Par contre, ni Arrivabene ni Marchionne ne pensait possible de
battre Mercedes dans la durée. Ils n’avaient donc pas fait de
fausses promesses. Fait rare chez Ferrari ces dernières années.
McLaren
Pas si réaliste
McLaren a connu un hiver alarmant : moteur Honda largué, pannes en
série, accident d’Alonso, gestion calamiteuse des rumeurs sur la
santé de l’Espagnol... Pas de quoi donc se montrer conquérant.
Pourtant, McLaren a multiplié les imprécisions de communication.
Tout en reconnaissant que le début de saison serait difficile,
l’écurie anglaise était optimiste pour la suite. Alonso se disait
surpris de la compétitivité du package (!) et content des progrès
réalisés.
Button, plus réaliste, pensait que sa monoplace certes
progresserait mais que le retard étant si important qu’en termes de
position cela risquait de finalement peu évoluer. Il avait tout
compris.
Honda, de son côté, s’est pris les pieds dans le tapis, continuant
de clamer qu’un podium était possible en fin de saison.
Enfin, Button et Alonso n’ont cessé de réaffirmer qu’à terme,
McLaren-Honda était la mieux placée pour mettre fin à la domination
de Mercedes... On pourra en juger d’ici deux ou trois ans. D’ici
là...
Mercedes
Modeste comme il faut
Double champion 2014, Mercedes s’est bien gardé de fanfaronner, de
peur d’effrayer la concurrence et les fans ! Quoique... Toto Wolff
reconnaissait tout de même en février que Mercedes réalisait sa
meilleure entame hivernale, après les essais de Jerez. Bien mieux
qu’en 2014. Ce qui était vrai. Hamilton, lui, se félicitait d’avoir
les mêmes sensations dans la W06 que dans la W05 malgré des vraies
différences techniques, comme le reconnaissait Aldo Costa.
Aux termes des essais de Barcelone, Hamilton annonçait une Mercedes
encore meilleure et Rosberg un potentiel encore en développement.
On n’avait encore rien vu selon lui.
Résultat, Mercedes a signé, comme en 2014, 16 victoires et 18 pole
sur 19 GP, inscrivant au final 2 points de plus.
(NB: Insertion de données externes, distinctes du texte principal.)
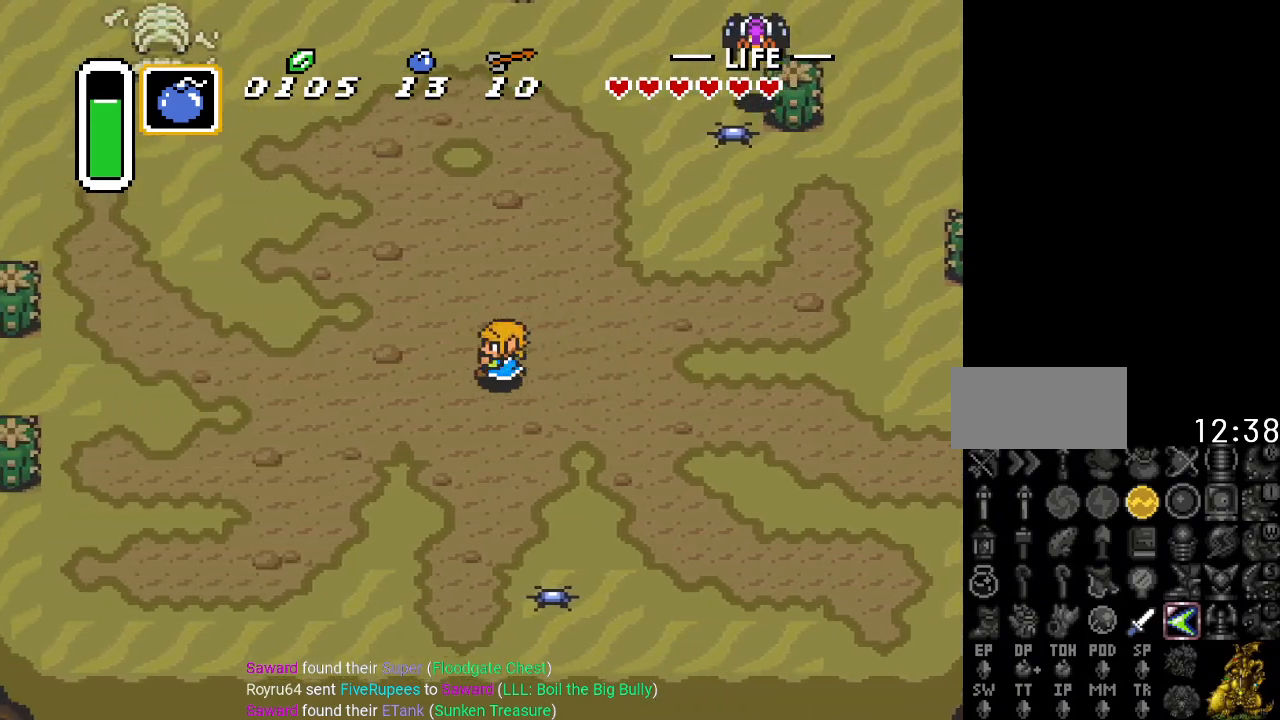
{"buttons": ["DPAD_LEFT"], "events": []}
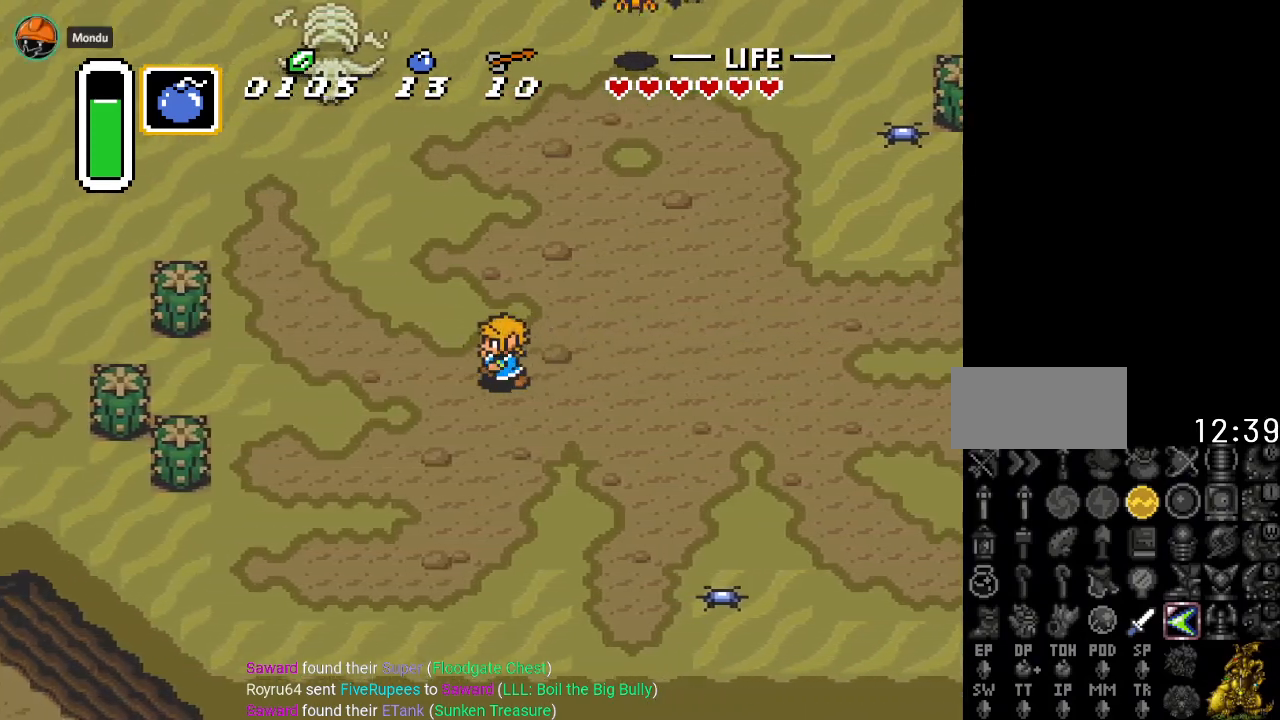
{"buttons": ["DPAD_UP"], "events": [[333, "DPAD_UP", "down"], [450, "DPAD_LEFT", "up"]]}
Ils ont donc bien
fait mieux en 2015.
En revanche, Wolff et Lauda annonçaient un duel entre Rosberg et
Hamilton plus serré encore qu’en 2014. Cela n’a jamais été le cas.
Par contre, les deux patrons craignaient une intensification des
tensions humaines entre Nico et Lewis. Sur la fin de saison
post-titre, ils ont été entendus !
L’autre erreur de jugement commise par Mercedes a été d’annoncer un
challenge coriace de la part de Red Bull. Or Red Bull n’a pas
remporté la moindre course, contre 3 en 2014.
Red Bull
Tout çà pour çà
Tombée de haut en 2014, Red Bull espérait retrouver des couleurs.
Pour cela, l’écurie autrichienne comptait sur une voiture encore
sous large influence Newey.
Horner se montrait combatif, espérant des progrès significatifs de
Renault sur le Power Unit, un développement agressif encore de
saison pour, disait-il, aller chercher Mercedes. Ricciardo se
disait persuadé de réduire l’écart et pas impressionné par les
Allemands. Perdu. Renault n’a pas vraiment progressé, le châssis
Red Bull n’a pas été l’arme tant attendue, le développement n’a pas
changé la donne et Mercedes n’a donc jamais été inquiétée par les
Red Bull. Hormis, une fois, sous la pluie à Austin.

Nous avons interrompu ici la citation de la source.